Specialised file types

Specialised types require additional Python packages and must be explicitly enabled with --enable-specialized:

File type Python package What is checked
Fonts (.ttf, .otf, .woff) fonttools Font name table entries, unique IDs, embedded metadata
DICOM (.dcm) pydicom Patient/device/institution metadata, UID fingerprinting
Audio (.mp3, .flac, .ogg) mutagen ID3 tags, APIC embedded images, unique identifiers
Video (.mp4, .mkv, .mov) ffprobe Container metadata, encoder fingerprints
OneNote (.one) pyOneNote Embedded objects, metadata

Install specialised deps:

pip install "canary-scan[specialized]"

Adding new file types

canary-scan uses a stage registry pattern. New file type handlers can be registered without modifying core code.
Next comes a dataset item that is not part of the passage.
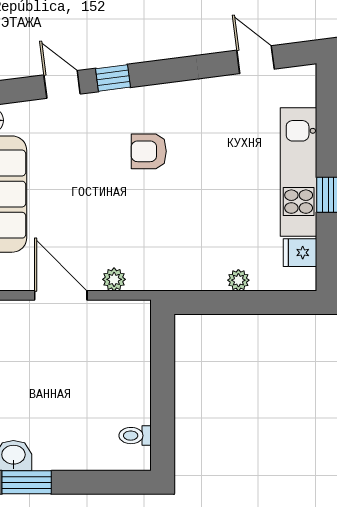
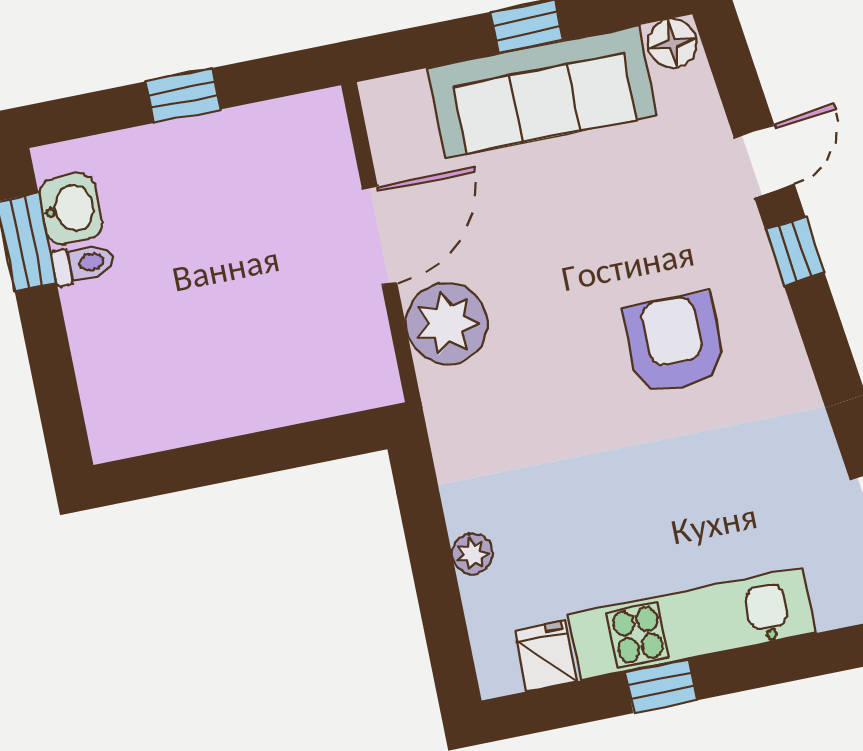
armchair: (149, 151) -> (674, 343), width x1.38, depth x1.38
plant: (114, 279) -> (447, 323), width x1.88, depth x1.88
toilet: (135, 436) -> (83, 263), moved, turned 90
See the StageRegistry in canary_scan/lib/orchestrator.py and the existing scanner modules under canary_scan/scanners/ for reference implementations.


Bundled third-party tools

canary-scan includes working reimplementations of Didier Stevens' tools for air-gap-friendly operation:

Tool Purpose License
pdfid Scan PDF files for active elements and risky keywords BSD 2-Clause
pdf-parser Extract objects and analyse PDF structure BSD 2-Clause
rtfdump Analyse and dump elements of RTF files BSD 2-Clause

If the original tools are present on PATH, they are preferred automatically. Otherwise the bundled versions run transparently. Provenance and version pins are recorded in src/canary_scan/bundled/VERSIONS.txt.